Ayrıca bu, Nagehan Alçı'nın idrak edeceği bir aşk değil

"Çocukluk mu güzeldi, biz çocukken mi güzeldik?" sözü, doğrusu içime çok asice, "Çocukluğumu geri versene, ey zalim dünya" haykırışını oturttu, ansızın! İçim özlemle doluştu. Çocukluk günlerime bir yolculuk yaptım, öyle elimde olmadan dalıp gittim işte, hiç dönmemek üzere...



'Çocukluk mu güzeldi, biz çocukken mi güzeldik?' sözü, doğrusu içime çok asice, 'Çocukluğumu geri versene, ey zalim dünya' haykırışını oturttu, ansızın!

İçim özlemle doluştu. Çocukluk günlerime bir yolculuk yaptım, öyle elimde olmadan dalıp gittim işte, hiç dönmemek üzere...

Ama nafile...

Hiç dönmemek, mümkün olsa keşke.

Düşünsenize, düşüp dizlerimin kanamasını, arkası yırtık naylon ayakkabılarıma batan dikenleri bile özledim.

Çünkü bu, arkadaşlarımla her akşam saklambaç oynamamıza, zıplayıp koşmamıza hiç engel değildi.

Neşe ve eğlencemizden hiçbir şey eksiltmiyordu.

Hayır hayır eksiltmiyordu değil, çalmıyordu!

Ama şimdilerde diken sızısından çok daha derin ve yoran bir saklambaç var, hayatın dayattığı.

Nereden bilebilirdim ki ve nereden bilebilirdiniz ki, büyünce hayatın kendisinin bir saklambaç olacağını?

Bu saklambacın neşemizi, keyfimizi ve mutluluğumuzu çalacağını.

Hatta bu saklambacın, oyun kurallarının sürekli değişeceğini.

Daha da acısı, bu saklambacın kuralı; kuralsızlık, haddini bilmezlik ve ilkesizlik olacağını.

Durum böyle olunca, içimden bu sözü söylemek geldi... 'Çocukluğumu geri verin, büyüklük siz de kalsın.'

Sonra düşünüp mahcup oldum, günümüz çocuklarını düşününce.

Dertlendim...

Hüzünlendim...

Öfkelendim...

Hem böyle çocukluğumuzu anlatınca, onlara haksızlık yaptığımı da fark ettim.

Çünkü bizim en azında anlatılacak bir çocukluğumuz var.
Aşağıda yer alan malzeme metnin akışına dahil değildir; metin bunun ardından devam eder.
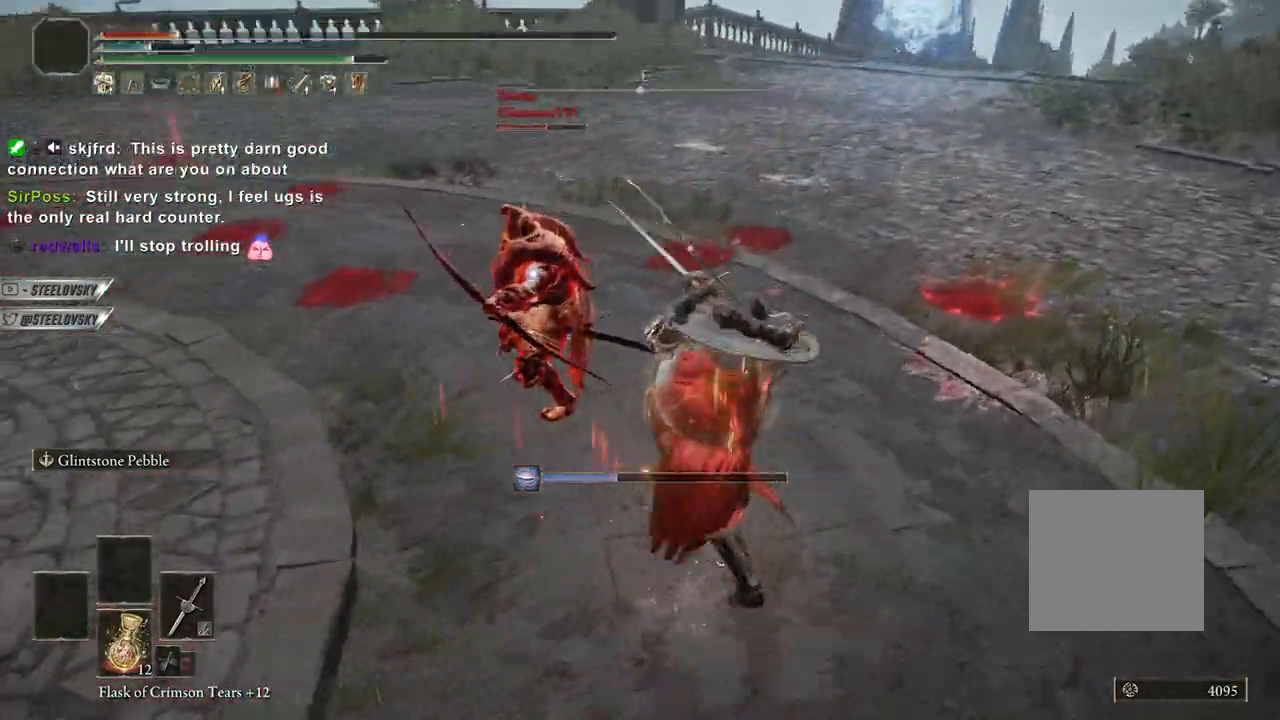
{"buttons": ["CIRCLE"], "left_stick": "up", "right_stick": "center", "events": [[283, "left_stick", "up"]]}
Ama bu korona dönemi çocukların, böylesi bir çocukluk anıları, maalesef bu gidişle olmayacak.

Zira dünyanın gidişatı iç acıcı değil!

Sanırım meramımı bu yapılmış tespit çok daha iyi tarif edecek. 'Afganistan'da çocuk çok, ama çocukluk yok. Dünya da öyle değil mi, insan çok ama 'insanlık' yok.' (Khaled Hosseini)

Evet, maalesef bu korona belası, sadace can almıyor. Günümüz çocuklarını, 'Ekran bağımlısı' haline getirerek, akranları ile olan bağlarını koparıp onların 'çocukluklarını' çaldı.

Bırakın sosyal olmayı, konuşmayı ve oynayıp zıplamayı, en temel hareket olan 'yürümeyi' unutacaklar yürümeyi, zavallı çocuklar!

Oysa çocuk denilince akla ilk gelen oyundur. Dört duvar arasında evet, oyuncakları çok, ama maalesef oyun yok.

Çünkü anne babalar, oyun için oyuncağın yeterli olduğunu sanıyorlar. Yani bolca oyuncak alınıyor, ama çocukları ile oyun oynamıyorlar.

Anlayacağınız, oyuncak alıp vicdanlarını rahatlatıyorlar, ama çocukları ile oyun oynayıp mutlu etmiyorlar.

Doğrusu bütün bu durumlara rağmen öğretmenlerin adeta bir annenin şefkatli, sevgi ve özlem dolu ses tonu ile ders anlatışları, müthiş bir hayranlık uyandırıyor.

Her defasında; 'Çocuklar, sesim geliyor mu?' şeklinde seslenmeleri, çocuklara faydalı olma çabasını resmediyor.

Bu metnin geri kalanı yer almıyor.